Mia madre non voleva che andassimo a Londra. Da quando io e mio fratello siamo andati via di casa per affrontare la vita universitaria, lei si è fatta progressivamente più ansiosa e, una volta saputo che saremmo partiti per questi ultimi giorni di vacanze estive, non ha mancato di manifestare tutto il suo disappunto, per la paura che ci trovassimo nel mezzo di un attentato terroristico.
Posso immaginare come si sia sentita, ieri mattina, quando ha saputo dell’esplosione alla stazione della metropolitana di Parsons Green. Per fortuna, eravamo ben lontani dalla zona dell’attentato, e la nostra giornata ne è stata condizionata solo in maniera marginale.

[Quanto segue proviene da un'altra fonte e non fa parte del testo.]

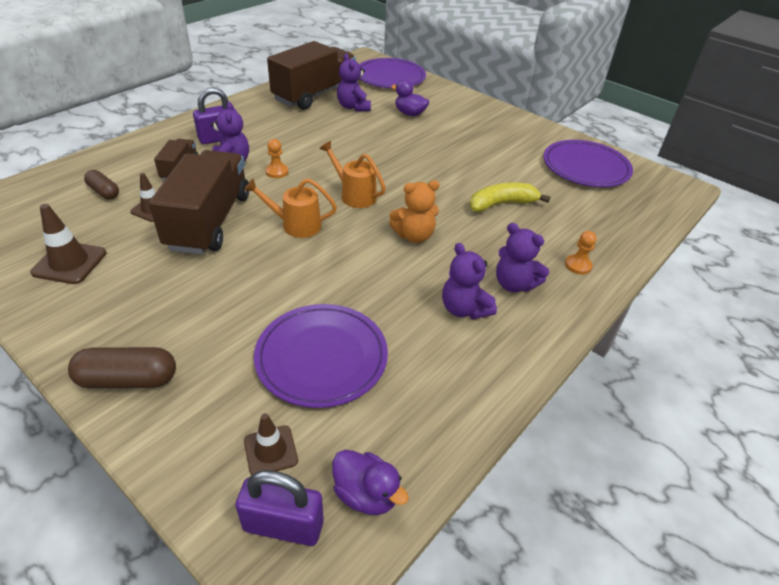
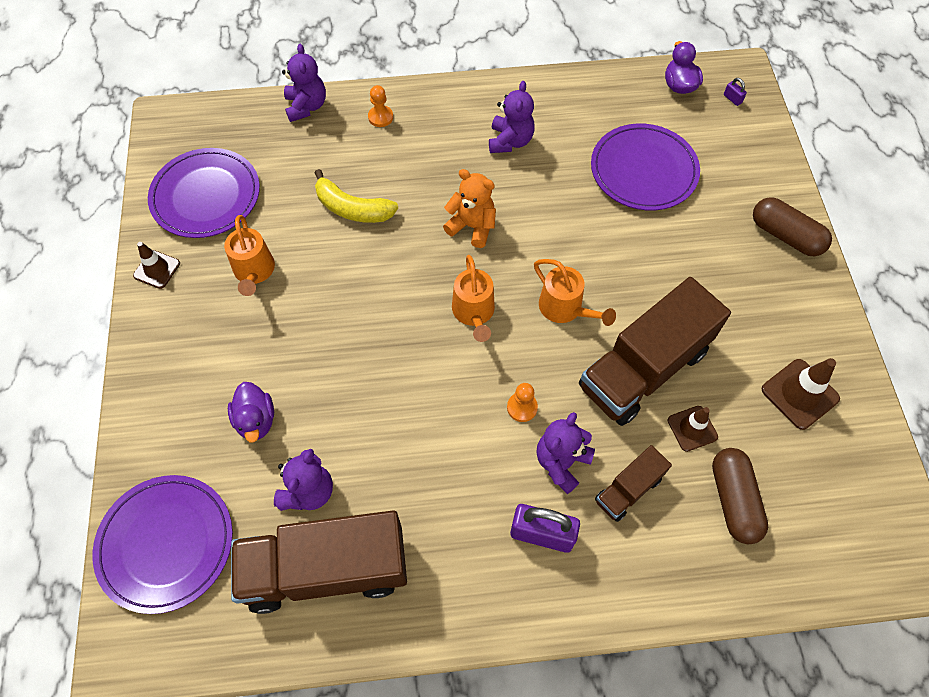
camera: 135 degrees left, 20 degrees up
(104, 192) = (733, 500): brown capsule -> brown capsule, size x1.55
(270, 451) = (716, 136): brown traffic cone -> brown traffic cone (157, 269)
(283, 525) = (732, 99): purple padlock -> purple padlock, size x0.43
(501, 153) = (254, 272): none -> orange watering can
(514, 284) = (449, 135): purple teddy bear -> purple teddy bear (306, 106)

Qualche messaggio dai parenti e dagli amici più stretti per sapere se andasse tutto bene, dei poliziotti in più a pattugliare le stazioni della metro, specialmente quelle ad ovest della City, l’edizione del London Evening Standard, sfogliata nel tragitto che portava alla mostra sui Pink Floyd al Victoria & Albert Museum che raccoglieva le prime informazioni, particolarmente allarmanti sull’accaduto.
Si percepiva, però, sui volti dei londinesi, tutta la preoccupazione di chi non si trova qui per qualche giorno, ma ormai da mesi, dopo il tentato attacco a Westminster di fine marzo, vive nell’insicurezza. E non sono i 29 feriti – secondo gli ultimi dati ufficiali – o l’annuncio di aver identificato il colpevole a fare la differenza in un senso o nell’altro.
La paura, alimentata dai fatti di Manchester e, pur in assenza di una qualsiasi matrice terroristica, dalla catastrofe della Grenfell Tower, ha attecchito rapidamente sulla gente di Londra e sarà difficile portarla via.